THE number of children in Scotland being given drugs to treat ADHD has soared by 39% in just six years to a record high.
And the cost of treating the condition using drugs has increased to £4.5 million per year.
The figures are revealed as a fierce argument rages over the way children with Attention Deficit Hyperactivity Disorder are treated – and whether the condition actually exists at all.
Around 8000 children were given medication to control their symptoms – which can include fidgetiness and loud and disruptive behaviour – last year.
Last night, both sides in the debate insisted that further research was needed to unlock the truth about ADHD and its effects on a child’s life chances.
Campaign group the ADHD Foundation, which aims to help those with the condition, believes there are around five times more child sufferers than currently diagnosed.
Chief executive Dr Tony Lloyd defended the use of medication, saying: “Children with ADHD experience and process the world in a very different way. It is a disability though just not so obvious as a wheelchair.
“Going to school can cause enormous distress. It can be overwhelming for youngsters if they can’t concentrate or learn effectively and they may be punished by teachers who are not equipped to understand.
“But for the sum of £700 a year, medication can make significant change to the life-chance trajectory of these children.
“If we also provide the right skills to teachers and parents and give children coping mechanisms around daily exercise and good diet, we can help make them psychologically resilient, employable, responsible members of society.
“The science is settled. Everything is known apart from what is the true lasting impact on people with ADHD.
“We just need to get past the ignorance and stigma.”
Dr Lloyd added that on the question of the cost of treatment, the greatest cost to the taxpayer was when ADHD was not diagnosed and treated.
But specialist Professor Sami Timimi questioned current thinking about the condition, saying: “This might come as a shock, but, quite simply, there is no such thing as an ADHD diagnosis.
“When you look for the research behind this affliction, you find that the cupboard is bare.
“The list of behaviours that constitute ADHD is really a list of things that irritate grown-ups. If doctors look to pigeon-hole and medicate as a first resort, they will likely miss other possible causes.”
ADHD began to emerge as a diagnosable condition in the US in the 1970s but it has remained controversial.

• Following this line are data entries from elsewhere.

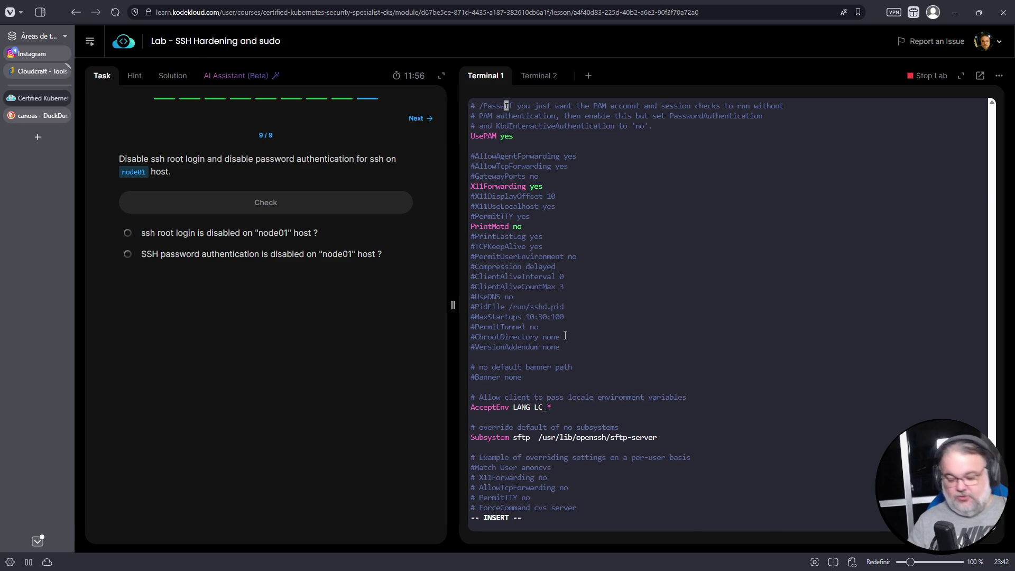
{"action": "key", "text": "Escape"}
{"action": "type", "text": "u"}
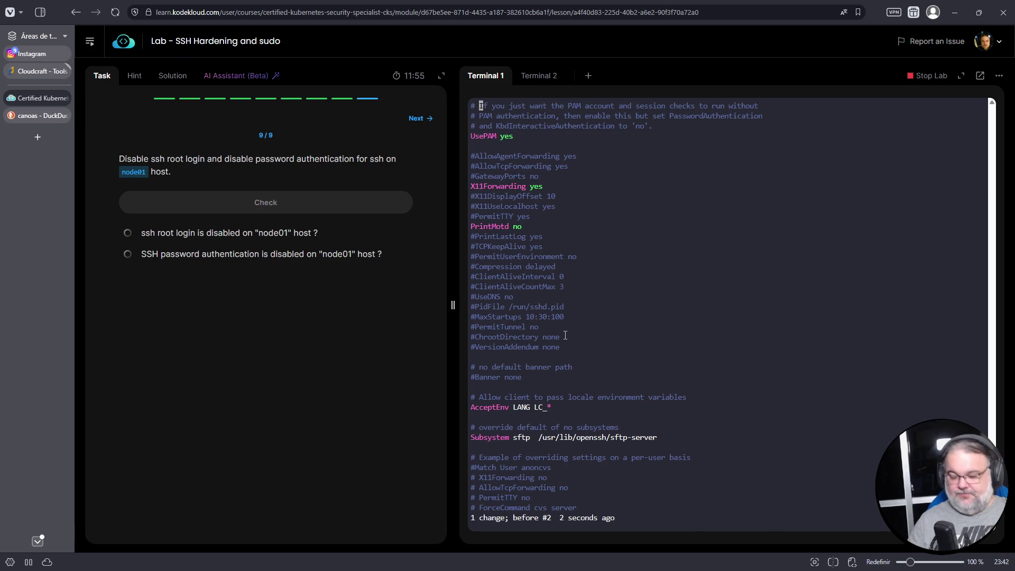
{"action": "type", "text": "/Password"}
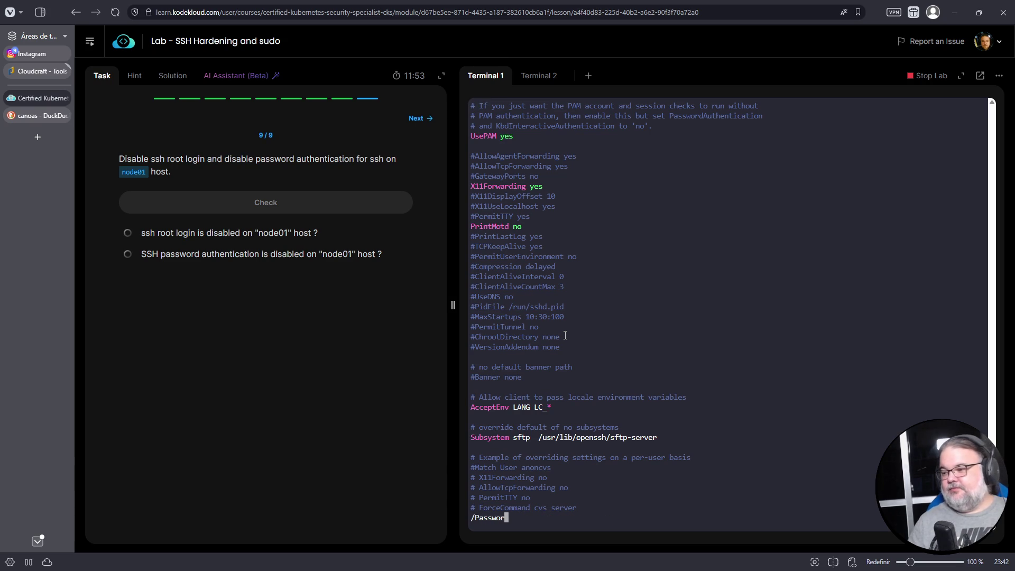
{"action": "key", "text": "Return"}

Doctors check off symptoms against a checklist that includes lack of concentration, low boredom threshold, talking incessantly, impatience and not listening to others.
Young boys have proved to be particularly susceptible to amassing these symptoms.
Some studies have pointed to ADHD being caused by a lack of dopamine in the brain.
This neurotransmitter is linked to feelings of reward so when it’s missing, it becomes more difficult for the person to learn and memorise responses to social situations.
A recent Dutch investigation claims that some sufferers’ brains may be underdeveloped in the area that regulates our emotions, having a knock-on effect on behaviour.
But there has been criticism of the integrity of this study.
At the same time, other research has suggested that regular swimming lessons can achieve results without recourse to drugs, such as Ritalin, maligned by some as a “chemical cosh” – while one dissenting doctor in America has prescribed yoga and drumming sessions instead. What is beyond argument though is that the numbers of children – and, indeed, adults – being diagnosed with the condition is continuing to soar across many Western countries.
NHS Scotland figures show that in 2009/10, there were 5790 under-20s receiving treatment for ADHD with the drugs bill coming in it at £3.16 million.
But by 2015/16, patient numbers had risen 39% to 8089 with the cost up 42% to £4.5 million.
Eben Wilson, director of the policy think-tank the Centre for Democratic Prosperity, said: “ADHD is the ailment of the day and there are doubtless thousands of children and their parents wrestling with problems that require addressing.
“It’s essential that ADHD is properly re-analysed and re-evaluated against the scientific knowledge that exists and the use of NHS and government funds tailored accordingly.”